As you said, we end up with a Feature list as follows:

parsing(-march=armv8.6-a+noi8mm)
=> Features = [ v8.6a ]

parsing(+noi8mm)
=> Features = [ v8.6a, -i8mm ]

Then going through the feature list again:
=> Features = [ v8.6a, -i8mm, +i8mm ]
                ^^^^^          ^^^^
                  \_____________/
                     adds +i8mm

To fix that, you can insert these features into the list straight after "+v8.6a", instead of appending at the end of the Features list. Either that, or calling llvm::AArch64::getDefaultExtensions() + llvm::AArch64::getExtensionFeatures() in getAArch64ArchFeaturesFromMarch like is done in DecodeAArch64Mcpu, which should do all this for free. That seems like a more invasive change though that you shouldn't try to do in this patch.

fpetrogalli marked an inline comment as done.

@sdesmalen, I have followed your suggestion to use insert instead of push_back!

Code is much nicer now, thanks!

fpetrogalli marked an inline comment as done.Jul 8 2020, 1:37 PM
sdesmalen added inline comments.Jul 13 2020, 12:48 AM
clang/lib/Driver/ToolChains/Arch/AArch64.cpp
370

Both +i8mm and +bf16 should be added at iterator V8_6Pos, because I believe that std::next(V8_6Pos) inserts it after the item that follows v8.6a, rather than after v8.6a directly.

sdesmalen added inline comments.Jul 13 2020, 7:51 AM
clang/lib/Driver/ToolChains/Arch/AArch64.cpp
370

Never mind the above comment, you pointed out offline that std::next is correct because insert inserts the value before V8_6Pos, my bad!

Looking at the documentation for std::vector::insert, it seems you can write:

if (V8_6Pos != std::end(Features))
  Features.insert(std::next(V8_6Pos), {"+bf16", "+i8mm"});

which avoids having to update V8_6Pos.

Update the insert invocation to use initializer list instead of calling it twice.

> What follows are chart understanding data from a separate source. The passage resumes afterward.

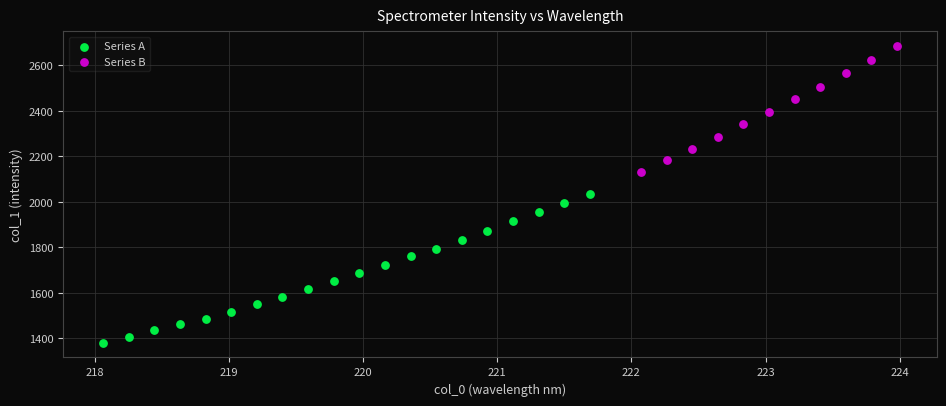

Which series reaches the maximum Y coordinate?

Series B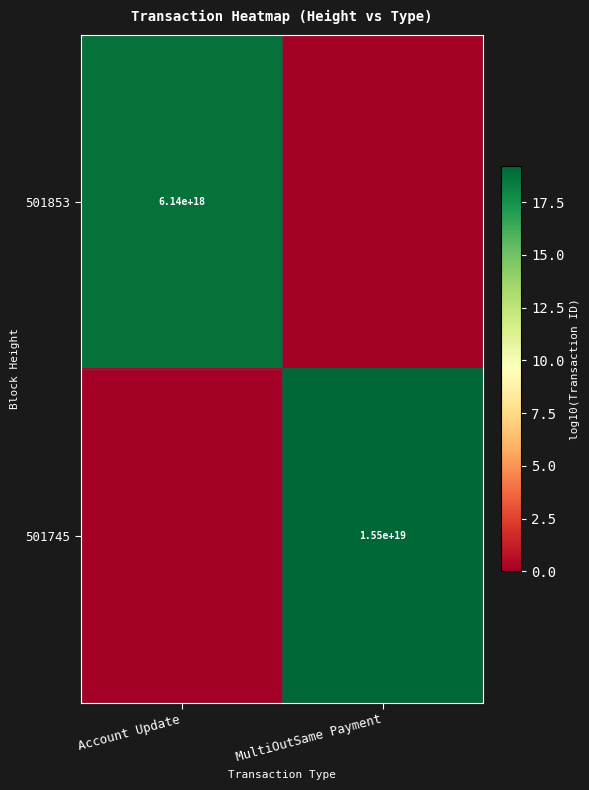

True or false: 501853 has a value of 8490976803723097088 at Account Update.

False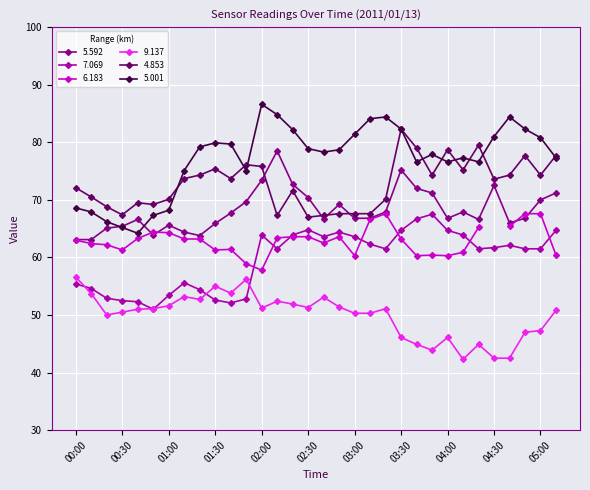

What is the highest value of the 5.592 series?

78.5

fpetrogalli marked 2 inline comments as done.Jul 13 2020, 8:54 AM
sdesmalen accepted this revision.Jul 13 2020, 9:12 AM

LGTM again!

clang/test/Preprocessor/aarch64-target-features.c
163

nit: I don't think you really need to test all permutations, one positive test (for -march=armv8.6-a+sve) and this negative test should be sufficient?

Removed extra tests that are not needed.

fpetrogalli marked an inline comment as done.Jul 14 2020, 9:41 AM
This revision was automatically updated to reflect the committed changes.